En República Dominicana hay quienes viven convencidos de que todo marcha bien. Que la inseguridad es un invento, que el hambre es exageración y que la precariedad es culpa del que “no se esfuerza”. Es fácil pensarlo cuando se vive en un penthouse con planta, seguridad y doble vidrio. Desde ahí, el país duele menos. O no duele en lo absoluto.
Pero el otro país —el que no sale en las revistas de bienes raíces ni en las historias de Instagram— empieza justo detrás del muro. Literalmente. Una pared separa al Santo Domingo Country Club del barrio El Café de Herrera, donde se vive del día a día, donde una enfermedad puede ser sentencia y una deuda, una condena. Es el mismo patrón que se repite en Paraíso y Los Platanitos, en Naco y La Yuca, en Arroyo Hondo y La Puya. Sectores de élite pegados a barrios de miseria. Dos mundos que se ignoran, pero que se rozan todos los días.
El problema no es solo la desigualdad. Es la normalización de esa desconexión.

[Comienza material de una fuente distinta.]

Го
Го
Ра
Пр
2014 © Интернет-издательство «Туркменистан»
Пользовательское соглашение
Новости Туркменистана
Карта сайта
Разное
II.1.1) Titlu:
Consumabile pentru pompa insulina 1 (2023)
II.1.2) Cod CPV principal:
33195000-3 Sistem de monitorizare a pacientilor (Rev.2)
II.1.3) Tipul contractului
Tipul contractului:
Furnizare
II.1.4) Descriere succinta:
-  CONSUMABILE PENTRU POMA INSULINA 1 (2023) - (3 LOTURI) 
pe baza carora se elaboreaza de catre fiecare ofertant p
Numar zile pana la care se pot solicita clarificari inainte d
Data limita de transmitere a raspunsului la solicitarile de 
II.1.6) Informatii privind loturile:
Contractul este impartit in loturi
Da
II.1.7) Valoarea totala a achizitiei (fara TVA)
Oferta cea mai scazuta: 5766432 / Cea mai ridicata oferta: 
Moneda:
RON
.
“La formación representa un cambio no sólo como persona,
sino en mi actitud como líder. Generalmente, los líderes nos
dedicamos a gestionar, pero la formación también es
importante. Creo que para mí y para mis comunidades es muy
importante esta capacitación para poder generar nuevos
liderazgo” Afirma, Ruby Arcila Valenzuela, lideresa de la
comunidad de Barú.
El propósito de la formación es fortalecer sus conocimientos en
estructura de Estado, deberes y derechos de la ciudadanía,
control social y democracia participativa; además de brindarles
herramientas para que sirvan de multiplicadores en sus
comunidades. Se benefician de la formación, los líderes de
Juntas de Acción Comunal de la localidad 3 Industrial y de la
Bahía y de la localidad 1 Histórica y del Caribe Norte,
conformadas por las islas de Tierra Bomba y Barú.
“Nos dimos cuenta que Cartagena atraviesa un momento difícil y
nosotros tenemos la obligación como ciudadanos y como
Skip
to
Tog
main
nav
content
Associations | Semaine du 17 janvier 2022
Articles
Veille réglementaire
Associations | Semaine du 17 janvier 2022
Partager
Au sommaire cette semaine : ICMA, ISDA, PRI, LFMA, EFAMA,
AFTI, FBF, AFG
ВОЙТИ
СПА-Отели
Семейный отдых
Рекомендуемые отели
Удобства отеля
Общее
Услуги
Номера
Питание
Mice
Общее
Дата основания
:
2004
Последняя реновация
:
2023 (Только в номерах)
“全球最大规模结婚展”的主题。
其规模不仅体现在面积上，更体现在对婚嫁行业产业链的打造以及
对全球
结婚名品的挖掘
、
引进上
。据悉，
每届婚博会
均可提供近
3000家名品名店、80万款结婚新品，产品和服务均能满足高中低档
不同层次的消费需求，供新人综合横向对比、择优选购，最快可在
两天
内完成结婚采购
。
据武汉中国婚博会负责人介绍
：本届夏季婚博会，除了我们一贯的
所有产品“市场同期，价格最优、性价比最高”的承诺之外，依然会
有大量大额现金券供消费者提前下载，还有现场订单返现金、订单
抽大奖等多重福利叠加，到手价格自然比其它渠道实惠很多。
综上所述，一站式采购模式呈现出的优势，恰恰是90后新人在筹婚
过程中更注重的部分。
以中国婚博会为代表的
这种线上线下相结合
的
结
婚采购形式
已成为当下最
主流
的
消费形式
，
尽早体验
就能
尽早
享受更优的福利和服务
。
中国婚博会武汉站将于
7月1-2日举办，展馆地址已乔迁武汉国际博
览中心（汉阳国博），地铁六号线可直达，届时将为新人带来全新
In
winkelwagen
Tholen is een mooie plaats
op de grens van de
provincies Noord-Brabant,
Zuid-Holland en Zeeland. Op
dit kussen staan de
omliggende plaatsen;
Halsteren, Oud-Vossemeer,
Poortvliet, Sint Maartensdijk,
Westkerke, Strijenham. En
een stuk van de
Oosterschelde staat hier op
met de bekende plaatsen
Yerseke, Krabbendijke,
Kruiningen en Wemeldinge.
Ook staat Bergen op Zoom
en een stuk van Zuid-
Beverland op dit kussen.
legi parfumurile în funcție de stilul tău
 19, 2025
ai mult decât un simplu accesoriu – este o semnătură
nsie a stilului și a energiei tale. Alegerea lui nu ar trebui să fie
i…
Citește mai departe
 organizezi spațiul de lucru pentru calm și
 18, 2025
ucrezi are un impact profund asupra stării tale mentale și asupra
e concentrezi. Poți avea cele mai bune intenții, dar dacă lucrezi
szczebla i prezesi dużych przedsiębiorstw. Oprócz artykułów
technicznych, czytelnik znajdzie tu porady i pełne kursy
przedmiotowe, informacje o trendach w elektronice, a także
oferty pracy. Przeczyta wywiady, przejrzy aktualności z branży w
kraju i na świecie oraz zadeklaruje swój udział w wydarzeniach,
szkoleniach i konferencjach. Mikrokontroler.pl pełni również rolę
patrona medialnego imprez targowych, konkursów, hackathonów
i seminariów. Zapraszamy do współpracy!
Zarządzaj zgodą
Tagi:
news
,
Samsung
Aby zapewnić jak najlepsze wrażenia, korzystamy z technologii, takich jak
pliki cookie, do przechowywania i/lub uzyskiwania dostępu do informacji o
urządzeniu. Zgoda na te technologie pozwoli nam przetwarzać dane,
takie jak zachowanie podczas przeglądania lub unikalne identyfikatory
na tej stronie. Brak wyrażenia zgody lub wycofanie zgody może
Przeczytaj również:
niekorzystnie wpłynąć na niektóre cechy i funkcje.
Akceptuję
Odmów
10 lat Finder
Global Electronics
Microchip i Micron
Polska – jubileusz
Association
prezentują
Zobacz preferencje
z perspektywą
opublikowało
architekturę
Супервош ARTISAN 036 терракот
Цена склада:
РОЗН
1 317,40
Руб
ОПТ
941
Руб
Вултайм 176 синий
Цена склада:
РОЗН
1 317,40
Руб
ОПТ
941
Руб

La idea absurda de que se puede tener un país funcionando si más de la mitad de su gente está apenas sobreviviendo. Que mientras “a mí no me toque”, no hay urgencia. Esa mentalidad es la verdadera crisis.
Seguir en esa burbuja no solo es un acto de privilegio. Es un acto de irresponsabilidad. Porque la realidad, aunque se tape con concreto, siempre encuentra por dónde filtrarse. Y cuando lo hace, ya es tarde para decir que no sabíamos.